Assemblyman Frederick Scalera (D-Nutley) isn’t long for the legislature.
He will soon be stepping down from his position in District 36, home to state Sen. Paul Sarlo (D-Wood-Ridge) and Assemblyman Gary Schaer (D-Passaic), according to numerous sources close to his district.
A new private sector job is on the horizon for Scalera, although it has not yet been finalized.
Scalera is a retired deputy fire chief of Nutley and came to the legislature in 2003, filling the unexpired term of Sarlo when he moved to the state senate.
He declined offers to comment on the story, but some sources think there are other motives for his stepping down.
District 36 sits at the base of Bergen County and reaches slightly into both Passaic and Essex counties, encompassing the towns of Passaic and Nutley, respectively.
A GOP challenge for Sarlo’s seat is coming next year from former Assembly Majority Leader Paul DiGaetano, a Nutley native and former gubernatorial candidate.

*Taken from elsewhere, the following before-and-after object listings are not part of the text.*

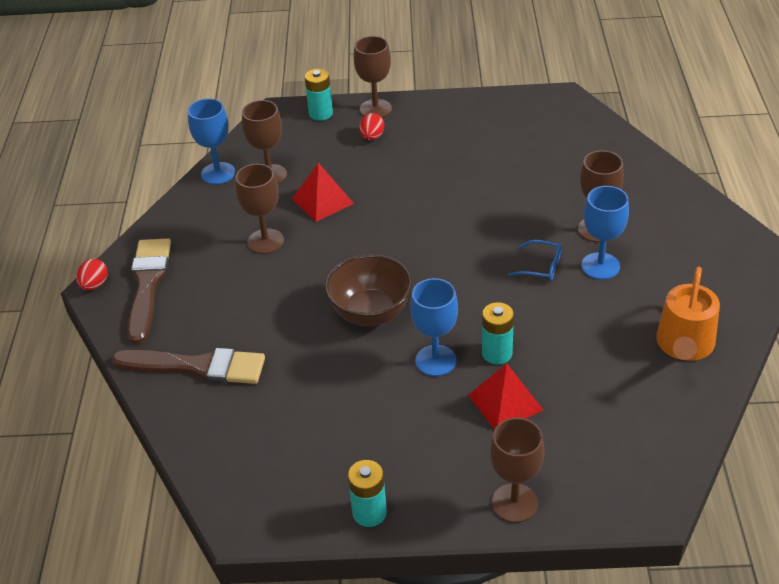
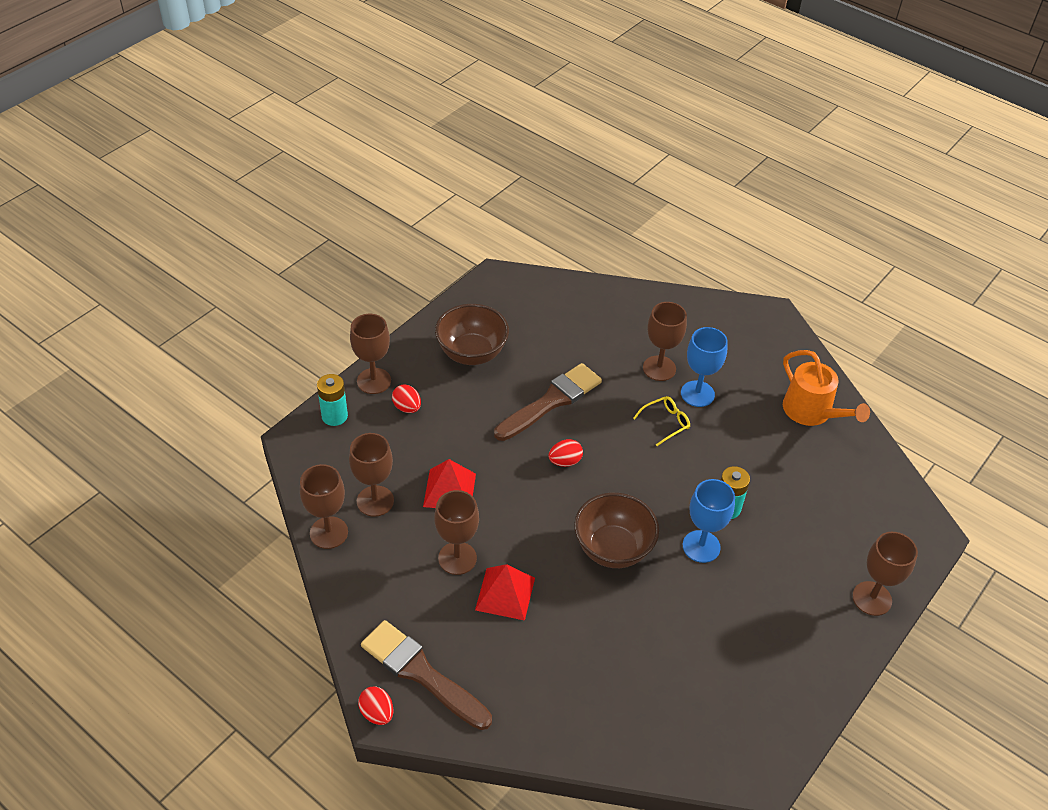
camera: 55 degrees left, 5 degrees up
brown brush [112,348,265,384] -> brown brush moved to [494,363,602,441]
blue goblet [188,98,235,185] -> brown goblet [300,464,348,549]
turquoise battery [348,460,387,527] -> none
red pyramid [468,363,543,429] -> red pyramid moved to [475,564,535,621]
blue glasses [508,240,562,281] -> yellow glasses [633,396,690,446]
none -> brown bowl [435,304,509,365]
none -> red egg [548,439,583,467]

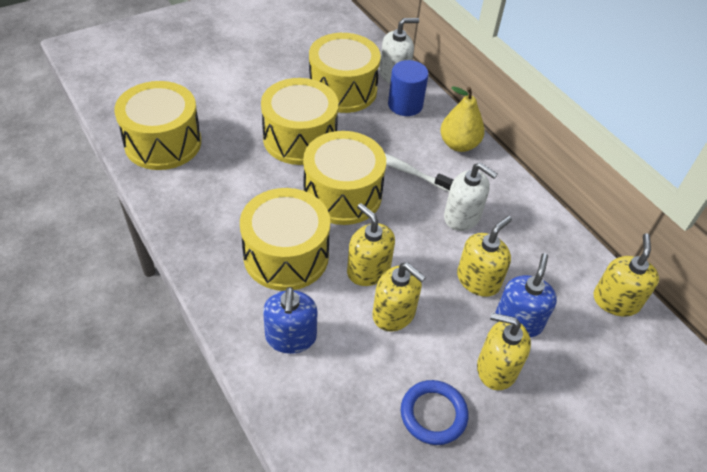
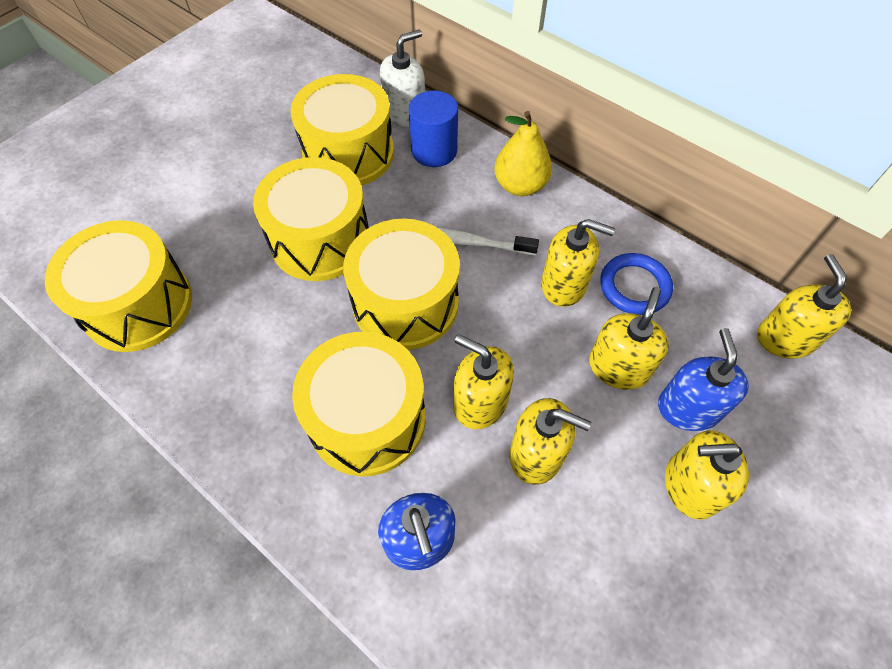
camera: 15 degrees left, 10 degrees up
blue ring [401,380,468,445] -> blue ring moved to [600,253,673,315]
white soap dispenser [444,163,498,231] -> yellow soap dispenser [541,219,615,307]

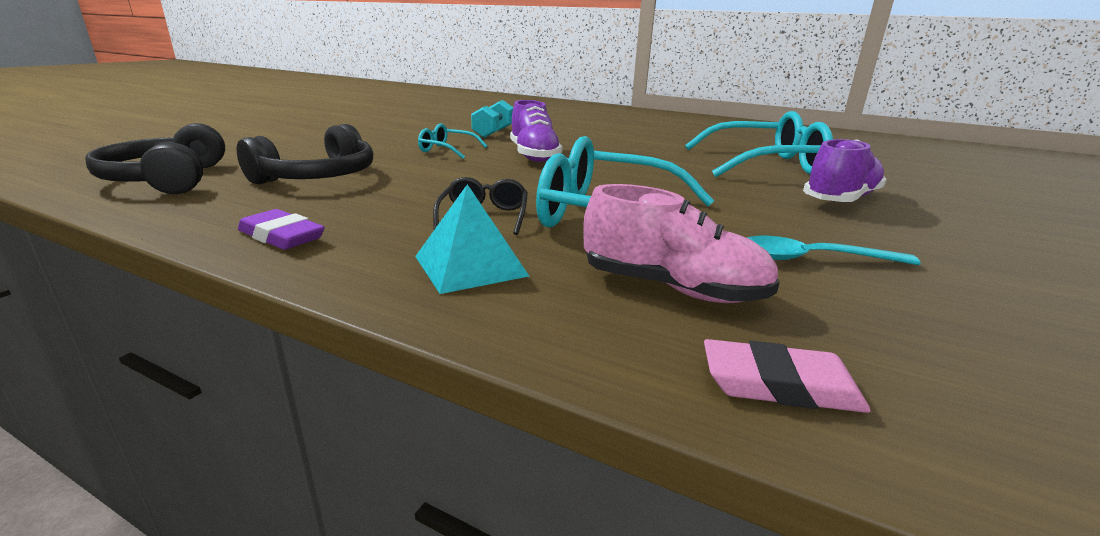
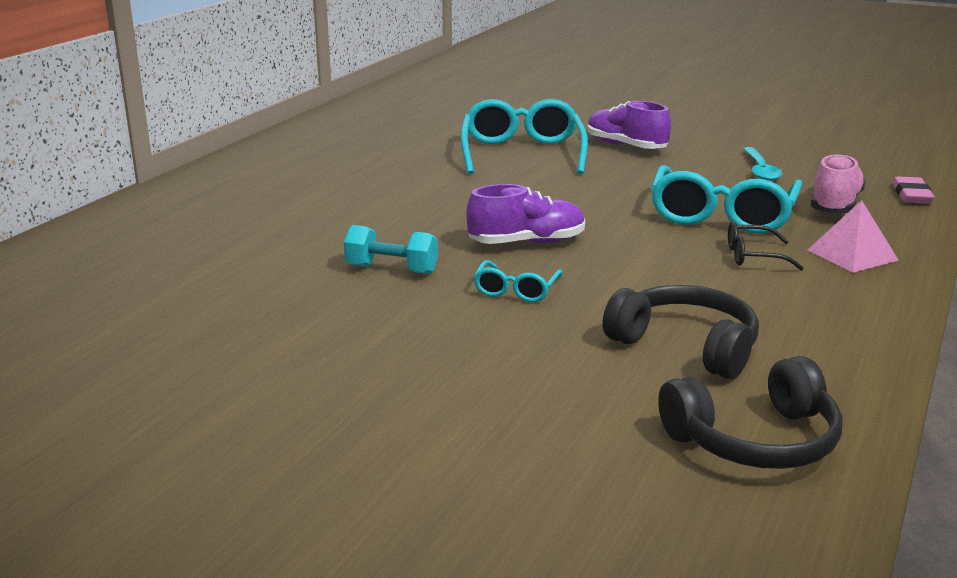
camera: 90 degrees left, 0 degrees up
purple eraser [238,209,325,250] -> none
turquoise pyramid [415,184,529,294] -> pink pyramid [808,200,899,273]

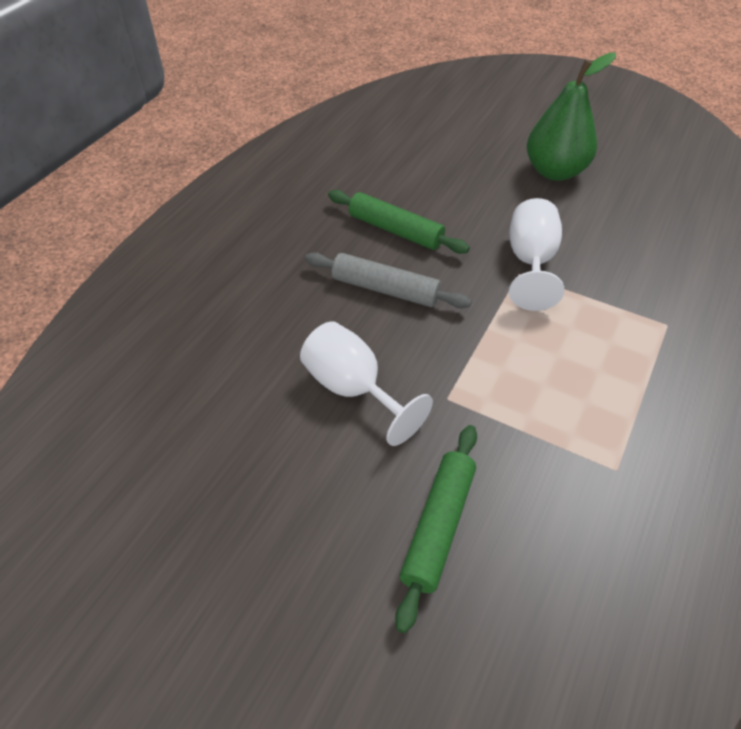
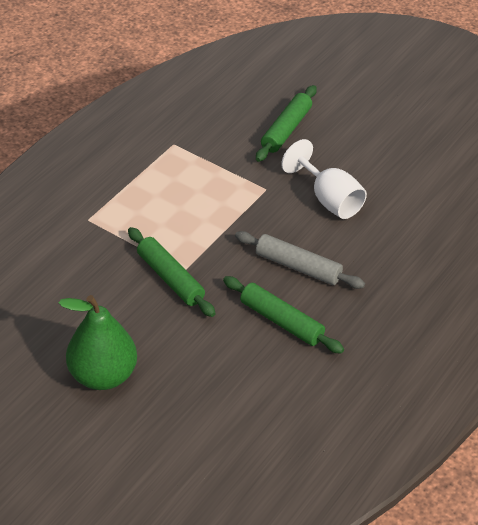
camera: 175 degrees left, 5 degrees down
white goblet [509,198,564,311] -> green rolling pin [128,227,216,317]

The Democratic redistricting team, which Sarlo has one of five seats on, will aim to carve Nutley out of the 36th, sources said, potentially leaving it to merge into the 28th or 34th districts in Essex.
Nutley is a charged political town and home to Essex County Executive Joe DiVincenzo.
Chris Eilert, chief of staff for Sarlo, said redistricting team members have signed confidentiality agreements and even if they hadn’t, it would be too early to tell what the new districts will look like without updated census data.
“Senator Sarlo is very satisfied with his existing legislative district,” Eilert said. “He’s looking forward to running for reelection with Gary Schaer and Fred Scalera on his ticket.”
Cutting Nutley out of his district can save Sarlo from DiGaetano – unless the former Republican assemblyman moves into the redesigned district – but are there other opponents in 2011 for Sarlo?
Several Bergen Democrats said Sarlo will also see competition in the primary next year, most likely out of Lyndhurst.
When former party boss Joe Ferriero was indicted Sarlo ran from the fray, sources said, and the memory in Bergen is still fresh.
“Senator Sarlo makes no apology for publicly stating that the indicted chairman should have resigned,” Eilert said. “If there are still elements in the Democratic party who want to support a regime that was convicted of corruption, then he welcomes that debate and looks forward to confronting them.”
Sarlo also takes some blame for the devastating GOP sweep this year, and his vote rallying ability was shown to be weak as his brother only eeked out a council seat in Little Ferry that should have been no contest.